When you’re building synchronous code that follows a sequence, it’s rather easy to have it built like that. You are already at the “state” necessary to perform the other actions so it becomes natural for you to keep this state and just go on like that. While in PostgreSQL you need to peek at the message to know what it is, in MySQL you need to understand “where” you are and in an async model this becomes blurry, because you just can’t chain methods one after the other as with the synchronous solution just above.

Also, this kind of solution not only makes it harder for someone to go async, but it also makes it harder to separate the “workflow” of the app from the resources it uses. Since you need to keep a handle to the socket connection available inside the code to keep on reading, it makes it harder to test this stuff in isolation.

A synchronous mind in an asynchronous world

Building an asynchronous solution isn’t exactly something easy from the get go, but a biased protocol like MySQL’s makes it much harder.

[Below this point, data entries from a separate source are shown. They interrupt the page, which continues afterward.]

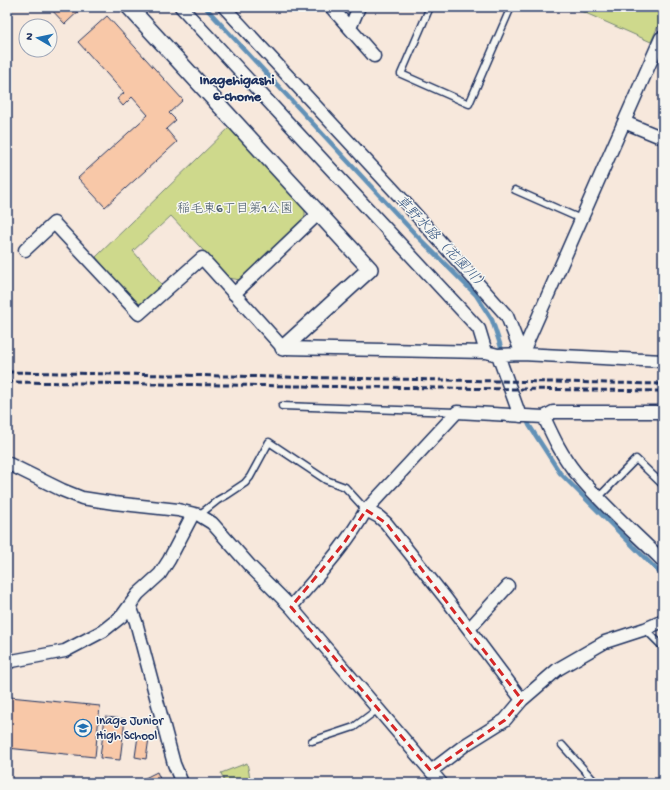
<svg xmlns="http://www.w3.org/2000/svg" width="670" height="790" font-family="'Gochi Hand','Klee One',sans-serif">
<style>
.green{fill:#ced98c;stroke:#748475}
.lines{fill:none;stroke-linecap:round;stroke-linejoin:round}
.stream{stroke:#6291b7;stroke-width:4.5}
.building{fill:#f8c8a8;stroke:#1b2f5e}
.service-casing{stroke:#1b2f5e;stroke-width:9}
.minor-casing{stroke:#1b2f5e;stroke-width:15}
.tertiary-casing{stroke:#1b2f5e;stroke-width:18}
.service{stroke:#f6f6f2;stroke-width:6}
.minor{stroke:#f6f6f2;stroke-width:12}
.tertiary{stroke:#f6f6f2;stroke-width:15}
.rail{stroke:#1b2f5e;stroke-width:3;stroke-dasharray:6 3;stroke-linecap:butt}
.marked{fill:none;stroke:#d62828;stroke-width:3;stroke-dasharray:8 5;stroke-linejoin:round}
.labels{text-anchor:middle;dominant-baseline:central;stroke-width:3;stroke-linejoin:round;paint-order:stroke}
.park-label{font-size:13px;fill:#485a6a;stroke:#f6f6f2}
.poi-label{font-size:13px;fill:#1b2f5e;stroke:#f6f6f2;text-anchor:start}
.neighbourhood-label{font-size:14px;font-weight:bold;fill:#1b2f5e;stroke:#f6f6f2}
.water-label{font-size:14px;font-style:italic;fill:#385883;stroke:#f6f6f2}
</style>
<rect width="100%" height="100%" fill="#f7e8dc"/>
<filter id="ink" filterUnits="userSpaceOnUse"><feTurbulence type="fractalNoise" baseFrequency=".025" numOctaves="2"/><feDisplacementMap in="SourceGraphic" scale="8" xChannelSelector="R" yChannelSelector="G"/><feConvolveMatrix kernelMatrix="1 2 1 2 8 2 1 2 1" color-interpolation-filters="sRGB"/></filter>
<g filter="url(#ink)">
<path class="green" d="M572,7H663V28L658,26L651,42Z
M232,125L305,210V218L240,280L229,278L171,216L133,251L162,285L142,304L137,305L96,257Z
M247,763L251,783H225L221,773Z"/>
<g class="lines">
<path class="stream" d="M205,7L417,236L476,295L492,320L503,353
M526,417L529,425L560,473L663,576"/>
</g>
<path class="building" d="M49,7H83L65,24Z
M107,16L183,100L169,113L176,120L166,129L177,142L105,207L78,178L148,115L132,97L123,106L117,99L124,93L78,42Z
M10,697L100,706L95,757L7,748V726Z
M105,717L125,719L120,760L100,758Z
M138,736L149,738L146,759L135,757Z
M157,772L162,783H145L143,779Z"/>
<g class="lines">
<defs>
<path id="service" d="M430,7L401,74L469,104L511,7
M515,190L581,219
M282,406L456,412
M598,498L636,459L663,485
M199,515L218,500L227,495L245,483L250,477L269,442L326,480L345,487L366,510
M645,629L663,647
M312,741L354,727L378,709
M562,745L596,783"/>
<path id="minor" d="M181,7L479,329L486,352
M224,7L401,198L507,316L522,354
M331,7L374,56
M350,28L359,7
M624,122L663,138
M25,250L54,223L139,314L202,258L283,348L486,352L498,355L522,354L663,361
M234,294L318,214
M522,354L661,38L663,39
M498,355L520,416
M544,417L553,412H663
M7,463L62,490L82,498L114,503L178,510L199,515L212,523L250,566L291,607L441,783
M366,510L379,517L386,523L447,600L522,700
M130,606L136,622L174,764L182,783
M291,607C317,576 346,546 366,510L457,412L544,417C553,437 562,456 576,473C602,505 634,532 663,561
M469,629L508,586
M7,663L12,661L65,651L103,631L122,616L138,594L160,574L169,560L193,514
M431,771L465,745L505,720L522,700L558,669L605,642L645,629L663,621"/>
<path id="tertiary" d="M129,7L370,269L283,348"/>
</defs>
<use href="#service" class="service-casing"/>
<use href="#minor" class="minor-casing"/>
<use href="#tertiary" class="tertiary-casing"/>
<use href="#service" class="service"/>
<use href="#minor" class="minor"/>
<use href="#tertiary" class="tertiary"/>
<path class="rail" d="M7,372L663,384
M7,382L663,391"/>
</g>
</g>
<path class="marked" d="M366,510L386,523L522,700L505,720L431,771L291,607L344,543Z"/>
<defs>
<symbol id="school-ring" viewBox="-11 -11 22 22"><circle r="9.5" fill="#f6f6f2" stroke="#1f6fb2" stroke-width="1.5"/><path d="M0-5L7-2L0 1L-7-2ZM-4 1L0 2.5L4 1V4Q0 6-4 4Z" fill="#1f6fb2"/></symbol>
</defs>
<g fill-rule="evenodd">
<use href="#school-ring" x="73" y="718" width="20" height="20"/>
</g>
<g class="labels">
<g class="park-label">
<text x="235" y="209">稲毛東6丁目第1公園</text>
</g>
<g class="poi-label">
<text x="96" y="721">Inage Junior<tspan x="96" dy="15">High School</tspan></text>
</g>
<g class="neighbourhood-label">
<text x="237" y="81">Inagehigashi<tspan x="237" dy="16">6-chome</tspan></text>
</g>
<g class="water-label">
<text transform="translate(441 244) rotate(46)">草野水路（花園川）</text>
</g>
</g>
<rect width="670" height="790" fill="none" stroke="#f6f6f2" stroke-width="24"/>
<rect x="12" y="12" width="646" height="766" fill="none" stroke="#1b2f5e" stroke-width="1.5" filter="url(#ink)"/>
<g transform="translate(38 38) rotate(279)"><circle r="19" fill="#f6f6f2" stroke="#9ea6b7"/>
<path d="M0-3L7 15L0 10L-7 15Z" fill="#1f6fb2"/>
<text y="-6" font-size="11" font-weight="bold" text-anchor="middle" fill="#1b2f5e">N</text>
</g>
</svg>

It’s ambiguous, since messages can not be easily identified unless you know beforehand what you could get, it’s inconsistent, since the same kind of answer (the result set) can come in different formats, again, depending on what kind of state you are and it’s unnecessarily complicated. The prepared statement response could contain a single packet with parameters and column data, but it gets separated into at least 3 packets for no reason other than the possibility of having much more data than the 3 bytes integer used for size (16mb) can handle. If the column data (not the data itself) for the query you are making is more than 16mb, I don’t even want to know what kind of query you’re sending!

All of this made the job of building an async driver for MySQL be much longer than I had planned or hoped for (as much as programmers are bad with estimates). Building a nice network protocol isn’t simple, but making it unnecessarily complex is not the most awesome thing you can do, think about the lives of all the other programmers out there that will try to talk to your system :)

Still, after all that, the driver had it’s first release, so go check it out!

PS: If you use someone else’s MySQL driver and you meet this person, buy him a burrito, he/she definitely deserves it!